Omniprésente. Intemporelle. Partout et tout le temps : ainsi va la violence. Ce n’est pas se payer de mots que de considérer qu’elle est consubstantielle à l’humanité. Elle est visible et invisible, elle s’infiltre dans les moindres recoins de nos cités et prend des formes aussi diverses qu’il existe d’interactions sociales. Elle peut être fondatrice ; les mythes nous le disent ; elle est le plus souvent destructrice, quand bien même serait-elle créatrice.
La violence est tout à la fois motrice – Marx en fit la mère de l’histoire ; et mortifère – réalité à laquelle l’opinion commune l’assigne le plus souvent aujourd’hui. Elle peut se légitimer, comme le rappelle Max Weber avec sa définition de l’État, comme la conceptualise Saint Thomas d’Aquin aussi, plus lointain, avec sa théorie du régicide et comme la grave dans le marbre d’un droit naturel, plus proche encore, la Déclaration des droits de l’homme et du citoyen de 1789 qui reconnaît au peuple un droit sacré autant qu’un devoir indispensable à l’insurrection pour renverser les gouvernants oppresseurs. Elle ne cesse enfin de muter, à l’épreuve des transformations de nos conditions d’existence, des évolutions de nos sensibilités et des perceptions qui en découlent. Le phénomène est là, massif et global. Il s’impose. Il n’est pas exclusivement politique mais « sociétale » aussi…
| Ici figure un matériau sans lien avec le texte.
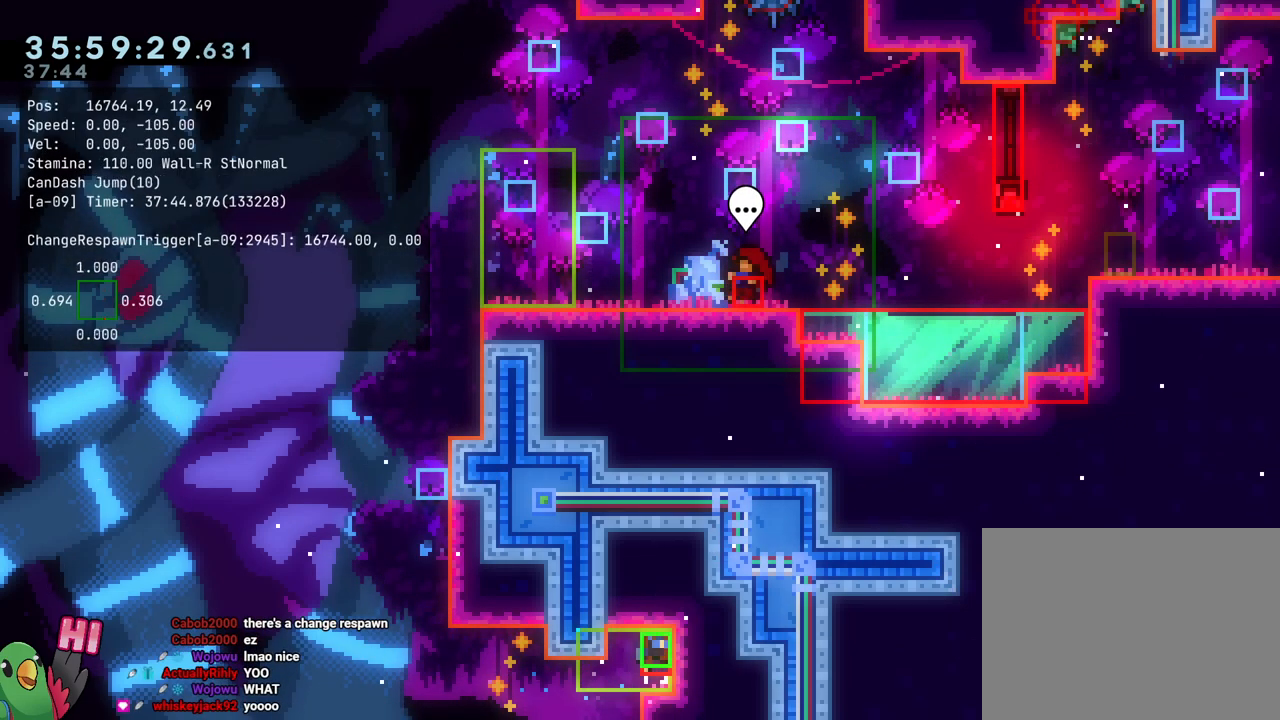
{"buttons": [], "left_stick": "center", "right_stick": "center", "events": [[17, "B", "down"], [133, "B", "up"], [317, "B", "down"], [450, "B", "up"]]}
Parallèlement, tout l’effort organisationnel des hommes au cours des temps les a conduits à domestiquer, réguler, discriminer les stocks de violences dont ils sont immanquablement porteurs et pourvoyeurs. Ceci pour le meilleur et pour le pire : le meilleur comme l’observe Norbert Elias lorsqu’il s’efforce d’élucider le processus de civilisation en Occident ; pour le pire lorsque les États ne se contraignent pas eux-mêmes par l’exercice du droit et des contre-pouvoirs.
On n’en finit donc jamais pour autant avec un phénomène qui conserve tout à la fois ses ressorts et formats initiaux, mais qui aussi se métamorphose.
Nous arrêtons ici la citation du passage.